Saya tidak mau memasukinya lebih jauh, prolog ini cukup untuk menarasikan jika
pangkal perseteruan Inggris-Iran yang akan dibahas lebih lanjut sudah
menyambungkan kabel ingatan melihat perseteruan lain Inggris-Iran: di medan
sepakbola.
_
Sepakbola
yang terus berkembang telah mengalami progresif pemaknaan baik dari denotasi
dan konotasi. Sepakbola lebih sekadar olahraga, itu sudah lama sekali terjadi
ketika permainan ini melintasi garis benua antar negara. Jalinan makna
konotasinya juga demikian. Di balik sepatu atau kostum yang dipakai Cristiano
Ronaldo atau Lionel Messi, umpamanya, tersirat kampanye untuk mendorong adanya
capaian yang dikehendaki oleh para orang-orang yang merancang di balik semuanya
itu.
Tetapi,
sepakbola tidak benar-benar berhenti menjadi permainan dan pertandingan. Sebab,
jika itu terjadi, maka selesailah segala perdebatan. Bagi atlet tak punya cara
atau panduan bagaimana melakoninya, penikmat (penonton) tak cukup bekal candu
menyaksikannya, dan orang-orang yang mengatur manajemen di balik sepakbola
kehilangan dokumen regulasi.
Segalanya
bisa terjadi, Timnas Inggris juga Iran menyadari betul hasil di balik
pertandingan. Selain perebutan tiga poin sebagai tabungan lolos ke fase
berikutnya. Kemenangan dan kekalahan adalah sisi mata koin yang menjadi peluru
untuk saling meledek. Menjadi senjata bagi otoritas Inggris dan Iran dalam
meneguhkan kejayaan di medan politik. Senjata itu lalu dikonstruksi sedemikian
rupa antar pendukung di luar otoritas kedua negara.
Kemenangan
timnas Inggris yang mencolok dalam laga kedua Piala Dunia Qatar 2022 itu adalah
kabar yang disaksikan dunia kalau Inggris mampu menaklukkan teluk. Sub kabar
lainnya hendak mengabarkan kalau Iran harus terbuka seperti Qatar yang
sama-sama berdiri di jazirah Teluk. Terbuka atas tatanan dunia yang terus
berubah.
Iran
dalam lini masa lima bulan terakhir tersudut dari banyak peristiwa yang
terjadi. Semuanya berpangkal pada ketatnya aturan negara membatasi kebebasan
warga. Namun, harus dilihat juga jika kebebasan yang dimakusdkan di situ adalah
kebebasan di balik jendela Eropa.
Tentu
Iran bergeming dengan konsep kebebasan ganda yang dialamatkan itu. Sebagai
negara mandiri, Iran punya panduan juga memaknai kebebasan dalam menjaga
stabilitas. Kemenangan revolusi 1979 yang diraih adalah fondasi bagi Iran
membersihkan asumsi kebebasan barat bermata ganda yang menjangkiti Iran di
balik kekuasaan yang digulingkan.
Jika
asuminya revolusi Iran melahirkan monarki Mullah yang menjadikan Iran tertutup
yang memangkas jalur kebebasan, termasuk sepakbola karena larangan bagi
perempuan ke stadion. Bukankah Inggris sejak dulu kala adalah monarki yang
berdiri kuat sembari menjalankan sistem demokrasi di balik selimut raja.

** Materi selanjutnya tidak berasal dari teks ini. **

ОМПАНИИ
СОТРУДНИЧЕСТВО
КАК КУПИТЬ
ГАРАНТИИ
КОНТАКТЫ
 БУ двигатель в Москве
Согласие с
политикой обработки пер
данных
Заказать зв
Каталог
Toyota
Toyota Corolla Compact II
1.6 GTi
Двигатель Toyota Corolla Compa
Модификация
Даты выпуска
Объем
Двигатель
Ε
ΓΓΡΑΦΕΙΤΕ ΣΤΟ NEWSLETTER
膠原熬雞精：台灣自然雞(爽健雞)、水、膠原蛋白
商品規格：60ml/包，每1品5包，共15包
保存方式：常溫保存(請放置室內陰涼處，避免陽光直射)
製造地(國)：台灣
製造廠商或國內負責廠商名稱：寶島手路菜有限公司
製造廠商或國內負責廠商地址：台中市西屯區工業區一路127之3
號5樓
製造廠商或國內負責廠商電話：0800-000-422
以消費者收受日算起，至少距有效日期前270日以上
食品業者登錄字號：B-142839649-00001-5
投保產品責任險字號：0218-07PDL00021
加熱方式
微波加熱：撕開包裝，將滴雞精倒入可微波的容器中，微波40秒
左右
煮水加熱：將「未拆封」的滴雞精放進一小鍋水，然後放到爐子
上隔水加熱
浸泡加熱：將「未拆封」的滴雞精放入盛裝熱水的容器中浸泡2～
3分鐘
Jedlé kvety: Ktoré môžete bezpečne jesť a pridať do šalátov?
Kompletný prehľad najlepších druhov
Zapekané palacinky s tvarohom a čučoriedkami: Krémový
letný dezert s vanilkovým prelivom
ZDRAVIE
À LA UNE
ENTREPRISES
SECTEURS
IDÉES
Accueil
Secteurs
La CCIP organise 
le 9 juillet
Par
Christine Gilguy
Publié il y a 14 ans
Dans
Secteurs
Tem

Menyudahi sistem politik masuk ke arena sepakbola, saya kira, sama saja
menggantikan sepakbola dengan permainan catur di mana atletnya (bidak) dapat
langsung dipegang dan diarahkan kemana harus melangkah.
Sepakbola
juga telah mengalaminya, karena itulah ada asosiasi dan menajamen yang bekerja
dan memilih pemain menggunakan mata pelatih yang ditunjuk. Kembali di balik
timnas Inggris membantai timnas Iran. Mungkin saja bentuk tamparan atau,
katakanlah balasan bagi Iran yang, sejak terbitnya fatwa mati bagi Rusdhdie di
dekade 80-an tetap berlaku dengan masih terjadinya incaran nyawa Rushdie yang
terjadi di New York pada 12 Agustus lalu.
Dendam memang tak pernah mati dan terus beranak pinak. Waktu tak kuasa menghentikannya. Jika tidak terbalaskan di waktu lampau, masa akan datang adalah ruang. Jika tidak ditunaikan di medan awal mula konflik itu terjadi, maka akan dilakukan di medan lain. Dan, sepakbola menyediakan tempat itu.